We can run the distributed calculator app using the following commands
kubectl apply -f https://raw.githubusercontent.com/Thwani47/distributed-calculator/master/src/manifests/nestjs-divider-deployment.yaml
# deployment.apps/nestjs-divider-deployment created
# service/nestjs-divider created
kubectl apply -f https://raw.githubusercontent.com/Thwani47/distributed-calculator/master/src/manifests/go-subtractor-deployment.yaml
# deployment.apps/go-subtractor-deployment created
# service/go-subtractor created
kubectl apply -f https://raw.githubusercontent.com/Thwani47/distributed-calculator/master/src/manifests/csharp-adder-deployment.yaml
# deployment.apps/csharp-adder-deployment created
# service/csharp-adder created
kubectl apply -f https://raw.githubusercontent.com/Thwani47/distributed-calculator/master/src/manifests/flask-multiplier-deployment.yaml
# deployment.apps/flask-multiplier-deployment created
# service/flask-multiplier created
kubectl apply -f https://raw.githubusercontent.com/Thwani47/distributed-calculator/master/src/manifests/calculator-deployment.yaml
# deployment.apps/calculator-deployment created
# service/calculator-service created
Now if we run kubectl get all
, we will see all the resources that have been created.
kubectl get all
# NAME READY STATUS RESTARTS AGE
# pod/calculator-deployment-6dfddc9c56-rmsk4 1/1 Running 0 101s
# pod/csharp-adder-deployment-5945454df8-fhmf8 1/1 Running 0 2m25s
# pod/flask-multiplier-deployment-756d96c7fd-5b9sx 1/1 Running 0 2m4s
# pod/go-subtractor-deployment-5ff5d997db-cvvvt 1/1 Running 0 2m41s
# pod/nestjs-divider-deployment-c8dd85b56-bcqqc 1/1 Running 0 3m14s
# NAME TYPE CLUSTER-IP EXTERNAL-IP PORT(S) AGE
# services/calculator-service LoadBalancer 10.109.13.40 localhost 3000:32277/TCP 101s
# services/csharp-adder ClusterIP 10.99.71.195 <none> 8080/TCP 2m25s
# services/flask-multiplier ClusterIP 10.111.134.130 <none> 5000/TCP 2m4s
# services/go-subtractor ClusterIP 10.109.25.228 <none> 8000/TCP 2m41s
# services/nestjs-divider ClusterIP 10.97.164.61 <none> 3000/TCP 3m14s
# NAME READY UP-TO-DATE AVAILABLE AGE
# deployment.apps/calculator-deployment 1/1 1 1 101s
# deployment.apps/csharp-adder-deployment 1/1 1 1 2m25s
# deployment.apps/flask-multiplier-deployment 1/1 1 1 2m4s
# deployment.apps/go-subtractor-deployment 1/1 1 1 2m41s
# deployment.apps/nestjs-divider-deployment 1/1 1 1 3m14s
# NAME DESIRED CURRENT READY AGE
# replciaset.apps/calculator-deployment-6dfddc9c56 1 1 1 101s
# replciaset.apps/csharp-adder-deployment-5945454df8 1 1 1 2m25s
# replciaset.apps/flask-multiplier-deployment-756d96c7fd 1 1 1 2m4s
# replciaset.apps/go-subtractor-deployment-5ff5d997db 1 1 1 2m41s
# replciaset.apps/nestjs-divider-deployment-c8dd85b56 1 1 1 3m14s
We can see that our calculator-service
is the only service that has an EXTERNAL-IP
, which is localhost
in this case.
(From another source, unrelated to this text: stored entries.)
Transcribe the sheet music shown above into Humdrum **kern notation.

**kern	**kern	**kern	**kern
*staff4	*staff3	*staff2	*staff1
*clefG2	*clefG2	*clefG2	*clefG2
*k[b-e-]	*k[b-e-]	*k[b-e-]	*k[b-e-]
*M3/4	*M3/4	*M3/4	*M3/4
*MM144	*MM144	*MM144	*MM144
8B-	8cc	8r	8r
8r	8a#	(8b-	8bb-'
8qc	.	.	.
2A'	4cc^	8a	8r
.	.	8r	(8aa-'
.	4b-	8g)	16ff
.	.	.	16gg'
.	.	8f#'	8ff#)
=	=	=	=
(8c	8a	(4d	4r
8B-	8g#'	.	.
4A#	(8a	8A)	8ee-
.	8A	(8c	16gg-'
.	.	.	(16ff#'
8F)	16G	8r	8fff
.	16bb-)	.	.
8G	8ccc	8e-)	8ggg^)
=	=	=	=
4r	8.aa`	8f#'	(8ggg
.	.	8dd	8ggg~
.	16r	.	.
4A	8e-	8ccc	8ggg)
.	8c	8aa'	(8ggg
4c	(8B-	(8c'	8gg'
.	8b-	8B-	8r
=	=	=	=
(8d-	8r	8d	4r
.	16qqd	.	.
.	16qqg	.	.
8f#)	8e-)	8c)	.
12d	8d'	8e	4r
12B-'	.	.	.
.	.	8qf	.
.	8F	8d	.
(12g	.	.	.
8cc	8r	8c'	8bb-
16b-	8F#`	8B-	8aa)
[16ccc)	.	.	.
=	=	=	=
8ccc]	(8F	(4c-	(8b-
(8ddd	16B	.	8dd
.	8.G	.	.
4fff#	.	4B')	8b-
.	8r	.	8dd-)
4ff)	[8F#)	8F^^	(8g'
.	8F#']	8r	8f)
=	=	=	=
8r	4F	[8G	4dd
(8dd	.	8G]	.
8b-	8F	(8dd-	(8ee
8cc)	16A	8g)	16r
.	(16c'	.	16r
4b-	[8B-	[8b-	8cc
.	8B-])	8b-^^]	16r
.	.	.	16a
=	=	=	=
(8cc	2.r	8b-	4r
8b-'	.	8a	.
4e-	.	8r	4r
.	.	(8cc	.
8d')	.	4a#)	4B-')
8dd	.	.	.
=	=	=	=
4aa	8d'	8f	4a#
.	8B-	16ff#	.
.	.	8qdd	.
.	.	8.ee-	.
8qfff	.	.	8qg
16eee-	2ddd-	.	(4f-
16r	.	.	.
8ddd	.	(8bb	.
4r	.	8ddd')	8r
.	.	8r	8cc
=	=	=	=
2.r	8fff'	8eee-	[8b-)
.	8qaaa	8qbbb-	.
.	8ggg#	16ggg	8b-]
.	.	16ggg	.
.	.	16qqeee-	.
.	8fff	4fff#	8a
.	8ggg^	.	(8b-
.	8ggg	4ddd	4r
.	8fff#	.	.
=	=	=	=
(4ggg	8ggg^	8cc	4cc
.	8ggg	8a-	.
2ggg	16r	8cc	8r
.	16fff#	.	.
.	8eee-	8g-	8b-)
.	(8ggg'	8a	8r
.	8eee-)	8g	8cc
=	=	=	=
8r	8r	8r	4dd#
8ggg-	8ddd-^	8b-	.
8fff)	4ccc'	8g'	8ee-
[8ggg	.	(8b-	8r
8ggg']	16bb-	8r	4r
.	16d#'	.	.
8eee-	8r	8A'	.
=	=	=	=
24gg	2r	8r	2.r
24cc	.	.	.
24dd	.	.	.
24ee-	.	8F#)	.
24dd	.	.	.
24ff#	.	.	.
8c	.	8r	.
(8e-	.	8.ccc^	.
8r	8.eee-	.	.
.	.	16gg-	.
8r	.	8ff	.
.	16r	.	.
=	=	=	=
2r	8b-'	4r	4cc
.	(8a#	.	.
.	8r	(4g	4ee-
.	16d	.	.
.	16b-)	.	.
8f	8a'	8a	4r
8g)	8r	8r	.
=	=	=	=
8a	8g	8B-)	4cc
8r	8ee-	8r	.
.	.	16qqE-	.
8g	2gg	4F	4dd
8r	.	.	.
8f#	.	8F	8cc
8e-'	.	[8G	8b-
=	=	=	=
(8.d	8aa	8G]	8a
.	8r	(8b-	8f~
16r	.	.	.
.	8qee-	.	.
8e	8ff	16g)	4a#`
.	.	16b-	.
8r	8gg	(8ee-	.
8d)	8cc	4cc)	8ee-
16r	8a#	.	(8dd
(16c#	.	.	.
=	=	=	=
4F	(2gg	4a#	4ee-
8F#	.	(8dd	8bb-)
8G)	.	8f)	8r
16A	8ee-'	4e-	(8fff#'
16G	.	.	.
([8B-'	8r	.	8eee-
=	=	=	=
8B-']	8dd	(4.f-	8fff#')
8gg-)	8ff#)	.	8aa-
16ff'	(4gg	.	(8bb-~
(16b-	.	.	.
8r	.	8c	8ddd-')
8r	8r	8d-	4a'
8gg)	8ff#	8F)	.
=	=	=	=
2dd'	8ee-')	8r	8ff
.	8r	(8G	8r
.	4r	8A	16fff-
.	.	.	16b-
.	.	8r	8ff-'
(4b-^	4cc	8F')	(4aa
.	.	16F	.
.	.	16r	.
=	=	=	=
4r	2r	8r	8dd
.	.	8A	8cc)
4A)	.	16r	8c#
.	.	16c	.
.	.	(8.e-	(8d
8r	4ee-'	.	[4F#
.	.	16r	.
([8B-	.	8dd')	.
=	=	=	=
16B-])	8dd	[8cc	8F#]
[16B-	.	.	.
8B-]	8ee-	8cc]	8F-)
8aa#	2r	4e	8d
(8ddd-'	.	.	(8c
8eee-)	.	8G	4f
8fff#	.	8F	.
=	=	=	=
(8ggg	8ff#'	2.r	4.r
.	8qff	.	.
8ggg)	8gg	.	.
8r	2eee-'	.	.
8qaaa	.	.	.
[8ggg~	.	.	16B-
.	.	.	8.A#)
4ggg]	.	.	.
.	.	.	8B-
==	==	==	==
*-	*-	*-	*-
We can access the calculator app by navigating to localhost:3000
in our browser, and we should see the calculator app running:
Conclusion
In this blog post, we covered how to run a local Kubernetes cluster on our machines. We went through how to deploy Pods, Replication Controllers, ReplicaSets, Deployments, and Services. We also ran a distributed calculator app on our local Kubernetes cluster. In the next blog post, we will be going through how to deploy the calculator app on an Azure Kubernetes cluster using the Azure Kubernetes Service (AKS).